____ Given entries
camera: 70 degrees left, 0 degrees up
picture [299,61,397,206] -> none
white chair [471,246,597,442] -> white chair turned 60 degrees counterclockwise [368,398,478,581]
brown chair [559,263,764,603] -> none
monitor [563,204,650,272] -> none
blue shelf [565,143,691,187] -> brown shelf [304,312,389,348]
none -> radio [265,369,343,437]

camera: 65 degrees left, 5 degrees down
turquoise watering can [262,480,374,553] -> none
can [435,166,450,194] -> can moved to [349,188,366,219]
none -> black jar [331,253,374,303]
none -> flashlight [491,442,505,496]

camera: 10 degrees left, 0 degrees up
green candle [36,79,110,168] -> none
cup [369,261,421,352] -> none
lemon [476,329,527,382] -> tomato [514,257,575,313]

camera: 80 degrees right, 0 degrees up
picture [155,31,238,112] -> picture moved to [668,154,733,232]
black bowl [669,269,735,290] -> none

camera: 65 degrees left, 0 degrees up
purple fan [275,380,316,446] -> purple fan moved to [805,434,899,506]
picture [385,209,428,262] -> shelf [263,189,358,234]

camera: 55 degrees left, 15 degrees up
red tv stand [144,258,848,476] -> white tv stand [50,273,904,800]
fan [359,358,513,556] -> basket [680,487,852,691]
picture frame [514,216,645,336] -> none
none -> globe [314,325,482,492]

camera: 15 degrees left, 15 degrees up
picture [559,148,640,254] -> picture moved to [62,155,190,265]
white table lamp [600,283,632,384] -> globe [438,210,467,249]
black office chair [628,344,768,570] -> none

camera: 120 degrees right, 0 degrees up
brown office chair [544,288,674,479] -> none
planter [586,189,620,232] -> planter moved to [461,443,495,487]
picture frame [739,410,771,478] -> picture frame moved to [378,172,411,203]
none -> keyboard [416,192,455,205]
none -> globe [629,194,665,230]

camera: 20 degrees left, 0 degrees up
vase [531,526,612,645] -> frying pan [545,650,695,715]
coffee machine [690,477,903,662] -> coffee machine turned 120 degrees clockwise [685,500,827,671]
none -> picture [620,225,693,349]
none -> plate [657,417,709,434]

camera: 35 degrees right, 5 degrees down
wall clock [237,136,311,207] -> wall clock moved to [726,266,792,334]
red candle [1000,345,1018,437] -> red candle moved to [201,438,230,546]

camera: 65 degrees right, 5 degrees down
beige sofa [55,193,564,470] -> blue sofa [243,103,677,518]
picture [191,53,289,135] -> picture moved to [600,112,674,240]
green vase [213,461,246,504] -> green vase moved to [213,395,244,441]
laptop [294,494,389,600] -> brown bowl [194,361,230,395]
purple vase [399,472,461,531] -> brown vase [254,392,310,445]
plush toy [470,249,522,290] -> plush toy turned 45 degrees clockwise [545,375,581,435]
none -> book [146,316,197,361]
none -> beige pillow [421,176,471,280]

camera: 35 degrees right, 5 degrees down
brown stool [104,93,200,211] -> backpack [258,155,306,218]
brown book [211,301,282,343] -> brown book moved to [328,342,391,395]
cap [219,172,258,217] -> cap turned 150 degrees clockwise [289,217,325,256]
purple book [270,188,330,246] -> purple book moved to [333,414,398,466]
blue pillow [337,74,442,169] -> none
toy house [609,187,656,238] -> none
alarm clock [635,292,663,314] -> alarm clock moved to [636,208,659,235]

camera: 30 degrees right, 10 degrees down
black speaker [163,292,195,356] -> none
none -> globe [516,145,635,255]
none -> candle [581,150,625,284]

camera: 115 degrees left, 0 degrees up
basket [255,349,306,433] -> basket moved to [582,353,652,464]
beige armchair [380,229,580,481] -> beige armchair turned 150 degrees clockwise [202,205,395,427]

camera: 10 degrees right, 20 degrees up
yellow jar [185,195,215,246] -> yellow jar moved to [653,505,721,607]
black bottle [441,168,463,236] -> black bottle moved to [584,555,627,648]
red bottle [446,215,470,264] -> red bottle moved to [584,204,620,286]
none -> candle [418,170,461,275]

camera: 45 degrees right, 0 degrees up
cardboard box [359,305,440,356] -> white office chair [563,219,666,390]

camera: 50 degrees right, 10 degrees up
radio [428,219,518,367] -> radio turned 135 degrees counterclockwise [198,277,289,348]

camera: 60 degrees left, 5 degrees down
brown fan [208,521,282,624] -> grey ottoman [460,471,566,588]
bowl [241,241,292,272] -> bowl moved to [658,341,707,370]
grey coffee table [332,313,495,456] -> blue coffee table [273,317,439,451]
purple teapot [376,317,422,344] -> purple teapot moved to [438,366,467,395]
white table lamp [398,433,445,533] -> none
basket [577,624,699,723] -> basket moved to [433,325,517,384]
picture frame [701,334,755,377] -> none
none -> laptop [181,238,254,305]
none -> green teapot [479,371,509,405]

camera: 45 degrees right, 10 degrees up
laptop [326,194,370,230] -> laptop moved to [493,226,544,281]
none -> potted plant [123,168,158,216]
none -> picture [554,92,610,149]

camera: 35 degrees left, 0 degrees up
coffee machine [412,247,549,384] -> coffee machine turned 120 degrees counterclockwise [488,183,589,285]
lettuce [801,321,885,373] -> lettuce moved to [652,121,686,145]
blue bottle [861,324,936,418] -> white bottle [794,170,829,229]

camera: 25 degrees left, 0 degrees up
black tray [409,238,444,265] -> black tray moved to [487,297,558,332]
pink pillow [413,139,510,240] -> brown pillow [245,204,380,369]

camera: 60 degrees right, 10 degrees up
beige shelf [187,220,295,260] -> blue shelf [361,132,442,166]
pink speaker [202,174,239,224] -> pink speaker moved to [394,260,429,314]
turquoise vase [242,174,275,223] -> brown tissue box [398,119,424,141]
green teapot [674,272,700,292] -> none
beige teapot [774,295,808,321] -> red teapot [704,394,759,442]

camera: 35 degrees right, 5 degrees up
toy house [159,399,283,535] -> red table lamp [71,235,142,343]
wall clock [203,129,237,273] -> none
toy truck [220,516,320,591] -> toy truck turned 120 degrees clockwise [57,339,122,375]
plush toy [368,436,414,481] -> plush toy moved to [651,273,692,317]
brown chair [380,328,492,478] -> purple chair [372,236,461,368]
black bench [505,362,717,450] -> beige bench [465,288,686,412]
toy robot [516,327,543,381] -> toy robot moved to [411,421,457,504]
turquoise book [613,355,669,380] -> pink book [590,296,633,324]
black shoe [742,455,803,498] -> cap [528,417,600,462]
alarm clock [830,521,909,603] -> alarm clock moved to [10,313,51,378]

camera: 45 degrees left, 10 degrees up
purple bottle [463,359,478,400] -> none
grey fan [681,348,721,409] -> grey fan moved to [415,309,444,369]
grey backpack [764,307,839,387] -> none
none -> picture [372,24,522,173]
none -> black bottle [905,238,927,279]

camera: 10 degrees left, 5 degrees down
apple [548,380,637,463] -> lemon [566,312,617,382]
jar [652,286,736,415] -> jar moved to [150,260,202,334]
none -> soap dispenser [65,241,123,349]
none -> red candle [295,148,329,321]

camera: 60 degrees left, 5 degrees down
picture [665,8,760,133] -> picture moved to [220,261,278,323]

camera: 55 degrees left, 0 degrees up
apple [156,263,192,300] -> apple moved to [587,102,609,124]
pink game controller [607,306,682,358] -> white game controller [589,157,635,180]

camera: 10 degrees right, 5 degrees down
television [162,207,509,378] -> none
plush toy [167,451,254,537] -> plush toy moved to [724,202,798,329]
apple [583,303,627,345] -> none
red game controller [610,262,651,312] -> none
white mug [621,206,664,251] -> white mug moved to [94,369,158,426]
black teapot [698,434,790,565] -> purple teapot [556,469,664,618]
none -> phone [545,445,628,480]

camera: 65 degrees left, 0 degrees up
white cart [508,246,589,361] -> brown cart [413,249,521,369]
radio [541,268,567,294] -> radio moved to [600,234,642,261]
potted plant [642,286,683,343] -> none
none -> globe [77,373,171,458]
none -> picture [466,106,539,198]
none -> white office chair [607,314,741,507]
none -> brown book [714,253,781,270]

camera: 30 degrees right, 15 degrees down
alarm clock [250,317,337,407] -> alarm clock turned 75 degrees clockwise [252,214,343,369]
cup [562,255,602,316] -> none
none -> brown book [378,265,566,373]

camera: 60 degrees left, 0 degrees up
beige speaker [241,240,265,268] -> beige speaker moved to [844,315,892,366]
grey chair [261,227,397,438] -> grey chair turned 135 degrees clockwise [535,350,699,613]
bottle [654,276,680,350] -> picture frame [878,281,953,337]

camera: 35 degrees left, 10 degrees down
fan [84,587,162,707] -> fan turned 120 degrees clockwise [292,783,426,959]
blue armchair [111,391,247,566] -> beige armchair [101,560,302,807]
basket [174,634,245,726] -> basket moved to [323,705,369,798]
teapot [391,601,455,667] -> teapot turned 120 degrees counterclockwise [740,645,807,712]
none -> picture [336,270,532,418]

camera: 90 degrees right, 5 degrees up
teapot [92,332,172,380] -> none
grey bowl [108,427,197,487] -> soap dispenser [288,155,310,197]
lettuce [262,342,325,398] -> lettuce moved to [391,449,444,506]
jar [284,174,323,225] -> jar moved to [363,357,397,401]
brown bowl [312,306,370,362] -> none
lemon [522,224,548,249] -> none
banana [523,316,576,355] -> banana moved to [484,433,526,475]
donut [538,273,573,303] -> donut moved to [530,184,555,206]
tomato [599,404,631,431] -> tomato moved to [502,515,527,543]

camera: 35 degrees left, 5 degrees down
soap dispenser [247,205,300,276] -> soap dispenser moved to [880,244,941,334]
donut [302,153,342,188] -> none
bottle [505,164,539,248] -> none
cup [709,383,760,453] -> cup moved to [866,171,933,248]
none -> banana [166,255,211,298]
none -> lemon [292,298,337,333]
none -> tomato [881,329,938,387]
________
Copy the lines above exactly, beginning at the line that has "grey chair [261,227,397,438]" and stopping after the line that has "blue armchair [111,391,247,566]", and omit the rest.

## Solved problem
grey chair [261,227,397,438] -> grey chair turned 135 degrees clockwise [535,350,699,613]
bottle [654,276,680,350] -> picture frame [878,281,953,337]

camera: 35 degrees left, 10 degrees down
fan [84,587,162,707] -> fan turned 120 degrees clockwise [292,783,426,959]
blue armchair [111,391,247,566] -> beige armchair [101,560,302,807]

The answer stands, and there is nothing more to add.